Some places have begun to offer very sophisticated attractions. Dubai, in the United Arab Emirates, has evolved from a minor way station known mainly for smuggling gold to one of the region’s premier tourist destinations. Exploiting its relatively limited oil revenues in the 1980s, the city built an enormous free port and dry-dock facility for ship traffic; made its airport a regional hub between the Far East, Europe and Africa, and developed one of the region’s best air carriers, Emirates Airlines. Soon enormous desalinization plants were irrigating the region’s first green golf course, and the ruling al-Maktum family was sponsoring sporting events that ranged from golf tournaments to road rallies and camel races. As a result, the number of visitors to Dubai from northern Europe rose from fewer than 50,000 in 1985 to 275,000 in 1999. And they’re certainly not alone. The total number of visitors to Dubai in 1985 was 422,000. By 1999 the number was 2.48 million, many from elsewhere in the Middle East and South Asia, attracted by the city’s night life and shopping malls.
In fact, the Muslim world has witnessed a boom in Muslim tourism in recent years. The most visited destinations, of course, are Mecca and Medina in Saudi Arabia, where Islam requires the faithful to travel at least once in their lives. Other destinations, however, tend to attract Muslim tourists who want to take a break from the duties of worship. Tourists from rigid societies where alcohol is banned and women are hard to meet find the atmosphere a whole lot freer and easier in Dubai, say, or Cairo or Casablanca.

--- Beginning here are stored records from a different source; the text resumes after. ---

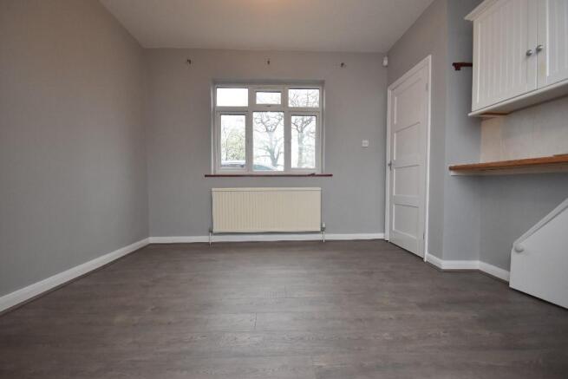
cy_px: 190
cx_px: 284
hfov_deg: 100.4
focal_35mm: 15
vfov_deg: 77.4
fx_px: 237
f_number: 5
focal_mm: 10
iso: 800
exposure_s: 1/100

In some countries, Scotch-swilling, skirt-chasing Arab visitors have become so ubiquitous that they create social problems. In Morocco and Egypt, for instance, there’s been a growth industry in “temporary marriages” with local girls, even though local laws and custom frown on the practice. European tourists, too, sometimes visit the Muslim world seeking temptations of the flesh. In recent years, not a few Western businessmen have been enticed by beguiling “Natashas” who have come from Eastern Europe and the former Soviet Union to work in Turkey, the Levant and the Persian Gulf.
Still, most countries in the region would welcome more tourists–especially those big-spending Americans. If the past is any guide, their numbers should rebound before too long. This land is so close to God, after all, and so far from anything they can find at home.